** Excerpted records **
Start of Block
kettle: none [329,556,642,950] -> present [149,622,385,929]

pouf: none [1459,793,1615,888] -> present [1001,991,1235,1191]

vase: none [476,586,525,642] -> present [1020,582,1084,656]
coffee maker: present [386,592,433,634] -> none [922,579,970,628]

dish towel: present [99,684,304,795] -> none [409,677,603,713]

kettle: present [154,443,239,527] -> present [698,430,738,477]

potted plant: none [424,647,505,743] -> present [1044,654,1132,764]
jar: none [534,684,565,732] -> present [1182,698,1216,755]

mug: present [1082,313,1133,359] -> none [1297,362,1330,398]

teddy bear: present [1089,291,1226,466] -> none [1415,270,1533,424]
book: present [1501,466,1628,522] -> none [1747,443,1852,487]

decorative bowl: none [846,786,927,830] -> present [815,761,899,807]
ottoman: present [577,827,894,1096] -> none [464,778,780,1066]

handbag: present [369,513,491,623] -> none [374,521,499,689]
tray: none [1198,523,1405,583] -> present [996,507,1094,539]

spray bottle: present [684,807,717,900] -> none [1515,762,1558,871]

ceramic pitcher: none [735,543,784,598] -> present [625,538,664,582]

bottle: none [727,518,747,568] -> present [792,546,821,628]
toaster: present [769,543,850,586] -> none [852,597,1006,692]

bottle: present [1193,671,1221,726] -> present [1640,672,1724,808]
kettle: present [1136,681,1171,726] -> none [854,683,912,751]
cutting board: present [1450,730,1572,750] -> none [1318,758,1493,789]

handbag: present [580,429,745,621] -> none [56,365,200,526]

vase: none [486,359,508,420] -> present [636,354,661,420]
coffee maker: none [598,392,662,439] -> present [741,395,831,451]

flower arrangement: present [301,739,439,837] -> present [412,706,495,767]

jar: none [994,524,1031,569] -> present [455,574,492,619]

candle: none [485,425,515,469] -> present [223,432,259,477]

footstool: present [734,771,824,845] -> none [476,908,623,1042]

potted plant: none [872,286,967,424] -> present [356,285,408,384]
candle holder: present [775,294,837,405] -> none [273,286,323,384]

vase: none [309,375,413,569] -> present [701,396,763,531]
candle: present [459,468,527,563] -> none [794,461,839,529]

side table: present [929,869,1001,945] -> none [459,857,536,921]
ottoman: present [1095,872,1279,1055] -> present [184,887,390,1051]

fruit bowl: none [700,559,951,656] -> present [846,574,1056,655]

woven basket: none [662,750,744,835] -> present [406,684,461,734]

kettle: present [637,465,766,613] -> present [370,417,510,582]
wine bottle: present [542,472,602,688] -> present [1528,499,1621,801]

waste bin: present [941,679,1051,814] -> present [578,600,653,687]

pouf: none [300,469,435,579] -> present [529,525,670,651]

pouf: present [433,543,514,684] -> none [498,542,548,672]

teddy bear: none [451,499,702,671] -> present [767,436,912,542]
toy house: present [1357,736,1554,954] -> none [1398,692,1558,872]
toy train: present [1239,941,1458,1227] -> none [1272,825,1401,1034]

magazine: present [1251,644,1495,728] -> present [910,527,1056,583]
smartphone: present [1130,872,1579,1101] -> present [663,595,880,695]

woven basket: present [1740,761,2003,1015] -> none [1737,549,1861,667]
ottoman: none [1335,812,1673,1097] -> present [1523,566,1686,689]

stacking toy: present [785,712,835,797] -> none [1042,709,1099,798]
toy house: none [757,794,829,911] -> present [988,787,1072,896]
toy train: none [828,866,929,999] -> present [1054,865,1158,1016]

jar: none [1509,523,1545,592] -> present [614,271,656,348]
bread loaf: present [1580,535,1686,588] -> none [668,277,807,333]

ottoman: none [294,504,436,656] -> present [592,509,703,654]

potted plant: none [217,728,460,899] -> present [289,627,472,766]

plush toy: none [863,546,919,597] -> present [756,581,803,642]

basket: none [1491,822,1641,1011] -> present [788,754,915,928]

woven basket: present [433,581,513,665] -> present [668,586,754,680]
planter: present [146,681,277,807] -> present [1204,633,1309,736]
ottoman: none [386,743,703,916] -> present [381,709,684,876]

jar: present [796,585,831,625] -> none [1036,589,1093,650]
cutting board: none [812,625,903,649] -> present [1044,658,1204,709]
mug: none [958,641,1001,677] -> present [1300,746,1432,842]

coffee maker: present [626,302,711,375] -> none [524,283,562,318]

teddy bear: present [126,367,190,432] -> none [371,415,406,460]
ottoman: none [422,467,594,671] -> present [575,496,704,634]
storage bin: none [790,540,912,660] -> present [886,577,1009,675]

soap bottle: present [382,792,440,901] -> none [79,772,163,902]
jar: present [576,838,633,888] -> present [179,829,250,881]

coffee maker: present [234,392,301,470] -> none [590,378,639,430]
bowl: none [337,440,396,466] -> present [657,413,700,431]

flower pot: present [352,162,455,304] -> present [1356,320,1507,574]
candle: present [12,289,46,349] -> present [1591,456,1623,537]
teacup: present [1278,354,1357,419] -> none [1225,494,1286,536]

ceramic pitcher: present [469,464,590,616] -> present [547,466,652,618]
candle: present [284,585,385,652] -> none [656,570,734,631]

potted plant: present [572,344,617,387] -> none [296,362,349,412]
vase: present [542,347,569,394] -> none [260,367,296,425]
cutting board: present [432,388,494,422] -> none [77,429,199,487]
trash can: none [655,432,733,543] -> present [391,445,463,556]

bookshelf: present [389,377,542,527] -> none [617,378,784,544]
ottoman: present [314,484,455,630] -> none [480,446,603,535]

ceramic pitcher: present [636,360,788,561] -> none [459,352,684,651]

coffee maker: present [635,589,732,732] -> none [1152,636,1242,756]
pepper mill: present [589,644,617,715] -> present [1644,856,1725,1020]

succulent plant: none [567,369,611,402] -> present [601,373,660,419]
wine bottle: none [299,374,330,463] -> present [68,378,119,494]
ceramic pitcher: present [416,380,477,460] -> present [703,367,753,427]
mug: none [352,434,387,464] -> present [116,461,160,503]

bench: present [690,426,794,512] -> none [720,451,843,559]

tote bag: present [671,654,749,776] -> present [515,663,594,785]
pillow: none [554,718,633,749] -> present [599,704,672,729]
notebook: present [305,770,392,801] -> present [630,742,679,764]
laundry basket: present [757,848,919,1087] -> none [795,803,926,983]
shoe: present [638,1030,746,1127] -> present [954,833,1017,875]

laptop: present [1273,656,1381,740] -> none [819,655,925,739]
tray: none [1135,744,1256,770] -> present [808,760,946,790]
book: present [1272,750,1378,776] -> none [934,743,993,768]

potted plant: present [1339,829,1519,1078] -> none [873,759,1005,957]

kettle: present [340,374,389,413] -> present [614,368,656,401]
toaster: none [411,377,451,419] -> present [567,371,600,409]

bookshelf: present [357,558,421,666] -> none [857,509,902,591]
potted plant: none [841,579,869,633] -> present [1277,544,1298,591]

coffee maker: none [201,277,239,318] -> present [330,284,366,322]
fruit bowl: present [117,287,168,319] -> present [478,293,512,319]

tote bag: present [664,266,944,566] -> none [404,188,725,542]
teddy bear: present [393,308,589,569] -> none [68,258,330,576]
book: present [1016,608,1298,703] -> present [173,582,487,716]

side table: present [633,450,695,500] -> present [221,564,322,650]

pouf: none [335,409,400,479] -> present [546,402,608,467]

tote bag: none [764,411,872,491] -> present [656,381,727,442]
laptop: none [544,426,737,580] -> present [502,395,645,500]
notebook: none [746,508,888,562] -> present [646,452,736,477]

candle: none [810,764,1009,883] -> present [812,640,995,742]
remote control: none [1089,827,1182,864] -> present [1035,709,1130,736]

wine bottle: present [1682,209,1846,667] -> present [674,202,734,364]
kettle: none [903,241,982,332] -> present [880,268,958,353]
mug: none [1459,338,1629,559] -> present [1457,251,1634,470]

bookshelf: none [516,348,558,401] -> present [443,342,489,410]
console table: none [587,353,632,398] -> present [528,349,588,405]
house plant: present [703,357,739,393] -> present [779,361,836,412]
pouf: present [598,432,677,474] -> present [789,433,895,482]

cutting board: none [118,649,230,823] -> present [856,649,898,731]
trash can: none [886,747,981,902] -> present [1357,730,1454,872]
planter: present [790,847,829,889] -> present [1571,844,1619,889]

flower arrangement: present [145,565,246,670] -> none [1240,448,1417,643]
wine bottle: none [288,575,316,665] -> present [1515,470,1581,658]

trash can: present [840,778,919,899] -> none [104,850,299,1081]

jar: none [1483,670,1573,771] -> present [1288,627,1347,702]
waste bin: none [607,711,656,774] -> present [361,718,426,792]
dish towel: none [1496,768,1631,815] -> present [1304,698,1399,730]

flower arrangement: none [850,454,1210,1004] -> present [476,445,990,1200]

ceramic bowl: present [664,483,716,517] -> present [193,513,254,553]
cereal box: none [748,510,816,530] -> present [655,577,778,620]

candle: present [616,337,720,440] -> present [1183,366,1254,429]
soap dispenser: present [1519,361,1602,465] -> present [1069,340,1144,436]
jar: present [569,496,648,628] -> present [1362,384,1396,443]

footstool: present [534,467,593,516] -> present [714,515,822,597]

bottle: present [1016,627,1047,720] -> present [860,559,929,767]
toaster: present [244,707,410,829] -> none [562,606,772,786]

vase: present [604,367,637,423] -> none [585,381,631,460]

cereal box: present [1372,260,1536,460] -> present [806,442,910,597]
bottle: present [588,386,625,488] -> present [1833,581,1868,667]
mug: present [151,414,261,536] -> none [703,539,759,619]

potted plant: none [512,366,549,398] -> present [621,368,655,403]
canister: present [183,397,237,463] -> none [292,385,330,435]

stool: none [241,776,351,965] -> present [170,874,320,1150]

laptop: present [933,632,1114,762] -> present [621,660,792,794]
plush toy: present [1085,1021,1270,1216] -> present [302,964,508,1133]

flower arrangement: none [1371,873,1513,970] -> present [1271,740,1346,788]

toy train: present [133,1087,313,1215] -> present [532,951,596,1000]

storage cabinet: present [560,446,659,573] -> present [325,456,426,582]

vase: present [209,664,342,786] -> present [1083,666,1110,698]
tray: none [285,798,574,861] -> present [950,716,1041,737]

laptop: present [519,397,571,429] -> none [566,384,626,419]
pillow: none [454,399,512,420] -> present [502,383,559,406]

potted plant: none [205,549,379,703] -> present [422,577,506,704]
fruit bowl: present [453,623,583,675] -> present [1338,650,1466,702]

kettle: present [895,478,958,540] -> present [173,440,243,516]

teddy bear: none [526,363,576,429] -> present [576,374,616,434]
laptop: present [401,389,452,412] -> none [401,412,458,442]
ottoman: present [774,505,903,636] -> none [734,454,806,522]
End of Block
** What is needed **
For this task, write out exactly the lines of the entries above, starting at the line with "fruit bowl: present [117,287,168,319]" and ending at the line with "waste bin: none", both included, and no others.

** Expected output **
fruit bowl: present [117,287,168,319] -> present [478,293,512,319]

tote bag: present [664,266,944,566] -> none [404,188,725,542]
teddy bear: present [393,308,589,569] -> none [68,258,330,576]
book: present [1016,608,1298,703] -> present [173,582,487,716]

side table: present [633,450,695,500] -> present [221,564,322,650]

pouf: none [335,409,400,479] -> present [546,402,608,467]

tote bag: none [764,411,872,491] -> present [656,381,727,442]
laptop: none [544,426,737,580] -> present [502,395,645,500]
notebook: none [746,508,888,562] -> present [646,452,736,477]

candle: none [810,764,1009,883] -> present [812,640,995,742]
remote control: none [1089,827,1182,864] -> present [1035,709,1130,736]

wine bottle: present [1682,209,1846,667] -> present [674,202,734,364]
kettle: none [903,241,982,332] -> present [880,268,958,353]
mug: none [1459,338,1629,559] -> present [1457,251,1634,470]

bookshelf: none [516,348,558,401] -> present [443,342,489,410]
console table: none [587,353,632,398] -> present [528,349,588,405]
house plant: present [703,357,739,393] -> present [779,361,836,412]
pouf: present [598,432,677,474] -> present [789,433,895,482]

cutting board: none [118,649,230,823] -> present [856,649,898,731]
trash can: none [886,747,981,902] -> present [1357,730,1454,872]
planter: present [790,847,829,889] -> present [1571,844,1619,889]

flower arrangement: present [145,565,246,670] -> none [1240,448,1417,643]
wine bottle: none [288,575,316,665] -> present [1515,470,1581,658]

trash can: present [840,778,919,899] -> none [104,850,299,1081]

jar: none [1483,670,1573,771] -> present [1288,627,1347,702]
waste bin: none [607,711,656,774] -> present [361,718,426,792]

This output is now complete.